The Aspen Music Festival

Oliver Condy reports on a few days up in the Colorado mountains

Published: August 10, 2016 at 10:14 am

The Aspen Music Festival and School in Colorado is a celebration of classical music like no other. Founded in 1949, it hosts over 600 students from around the world for eight weeks of intense study with top tutors, world-class performance opportunities and a whole load of fun. And generous scholarships ensure many of them don’t pay a penny despite returning three, sometimes four seasons in a row. For the audiences that descend on Aspen for the summer, there are more than 300 events to savour, from masterclasses and talks to orchestral concerts and recitals. It’s an environment that blurs boundaries between student and master, as each feeds off the other for new insights and reminders of the magic of ensemble music-making.

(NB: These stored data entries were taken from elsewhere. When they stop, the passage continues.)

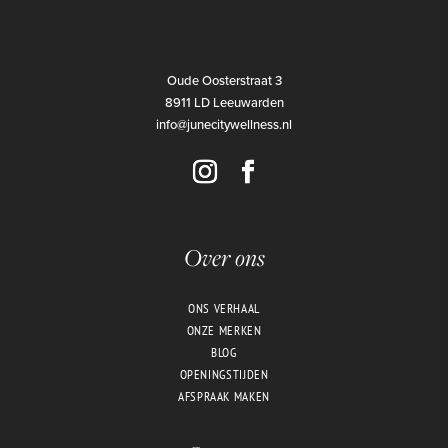
Oude Oosterstraat 3
8911 LD Leeuwarden
info@junecitywellness.nl
Over ons
ONS VERHAAL
ONZE MERKEN
BLOG
OPENINGSTIJDEN
AFSPRAAK MAKEN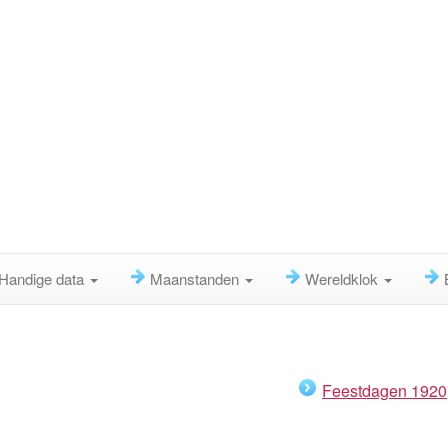
Handige data
Maanstanden
Wereldklok
Feestdagen 1920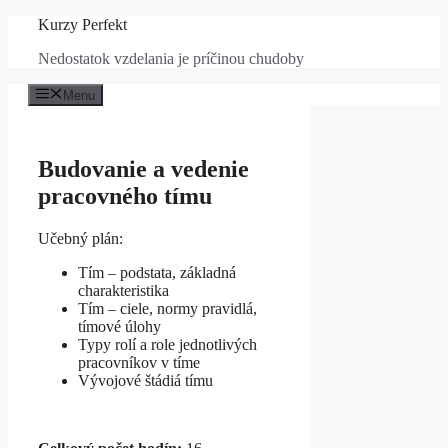
Preskočiť
Kurzy Perfekt
na
Nedostatok vzdelania je príčinou chudoby
obsah
Menu
Budovanie a vedenie
pracovného tímu
Učebný plán:
Tím – podstata, základná
charakteristika
Tím – ciele, normy pravidlá,
tímové úlohy
Typy rolí a role jednotlivých
pracovníkov v tíme
Vývojové štádiá tímu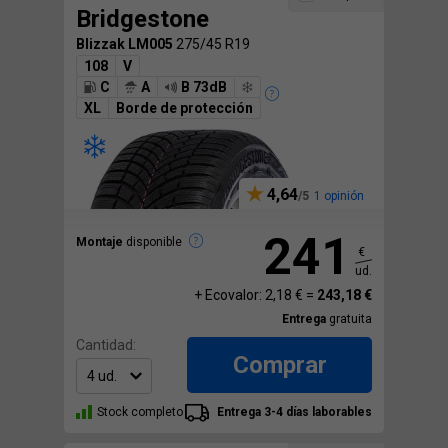
Bridgestone
Blizzak LM005
275/45 R19
108
V
C
A
B 73dB
XL
Borde de protección
4,64
1 opinión
241
Montaje
disponible
€
ud.
+ Ecovalor: 2,18 € =
243,18 €
Entrega
gratuita
Cantidad:
Comprar
Stock completo
Entrega 3-4 días laborables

And in a festival of Aspen's scale and ambition, magic isn't hard to find, sometimes revealing itself in the most unlikely of places... Here are a few highlights from three days up in the Rocky Mountains.

Masterclasses

Aspen invites an impressive roster of resident tutors from around the globe to teach and nurture their students. And masterclasses form the backbone of School, proving as popular with audiences as they are with the students themselves. Two hours listening to Juilliard piano legend Yoheved Kaplinsky impart her wisdom to four young students were an inspiration. One student, who presented Mendelssohn’s Variations sérieuses, Op. 54, spent almost the entire 45 minutes discussing and repeating just a few bars from the opening theme with Kaplinsky – as with so much music, context is the key to understanding the structures and textures in Mendelssohn’s music. Difficulties with memorising parts of the work were solved when the student was advised to spend as much time on the slower, ‘easier’ parts of the piece as the more virtuosic variations. Straightforward, no nonsense advice that one rarely hears these days.

A masterclass in the Wheeler Opera House, just off Aspen’s main shopping/easting drag, saw dozens of students have their performances of Mozart opera scenes taken apart by Edward Berkeley, another Juilliard teacher. Mostly, however, the lessons were practical – not looking at the conductor while looking at the conductor, not hugging someone so hard they can’t sing, concentrating on keeping in tempo while a myriad of other things threaten to plunge your performance into the abyss. A very entertaining few hours indeed.

The students

Many budding young musicians go on summer camps to improve technique, meet like-minded peers and take a break from home life. But the dedication of the 630 Aspen students – many of them travel to Aspen immediately after term ends, and return to college almost the day their time in the Rockies ends. Being an Aspen alumnus seems to be a badge of honour which musicians wear throughout their musical careers. They’re a lucky bunch – and I’m sure they realise it.

The campus

Costing around $80m and completed just last year, the Aspen campus is the hub of student activity, the place where those 600 brilliant young musicians come to practise, rehearse and hang out. It’s an extraordinary collection of buildings, housing dozens of state-of-the-art practice rooms (each containing a brand new Steinway/Boston grand piano), orchestral studios and a top-class refectory. The setting is breathtaking, the buildings circled around two artificially-made beaver lakes, all at the foot of spruce-covered foothills, gateways to the magnificent Rockies and some of the finest skiing you can find anywhere. A foaming creek tumbles and splashes its way behind the campus as it journeys down the valley.

Jeremy Denk

Denk’s reputation as a fine pianist hinges as much on his imaginative programming as it does on his artistry. His recital last Saturday evening, bookended by Bach and Schubert, explored syncopation in seven short works. Revelations included William Bolcom’s softly lilting, beautiful ‘Graceful Ghost Rag’, stride pianist Donald Lambert’s thrilling, irreverent take on the Pilgrim’s Chorus from Wagner’s Tannhauser and Williams Byrd’s ‘The Passinge Mesures’ from My Ladye Nevells Booke, a piece of luminous charm and eye-popping complexity, both harmonically and rhythmically. More pianists should include early English music in their programmes; yes, the piano wasn’t effectively written for until the middle of the 18th century, but if Bach can become a piano recital mainstay, then surely so can Gibbons, Byrd, Tallis, Tomkins and their ilk whose music illuminates when performed on a modern Steinway.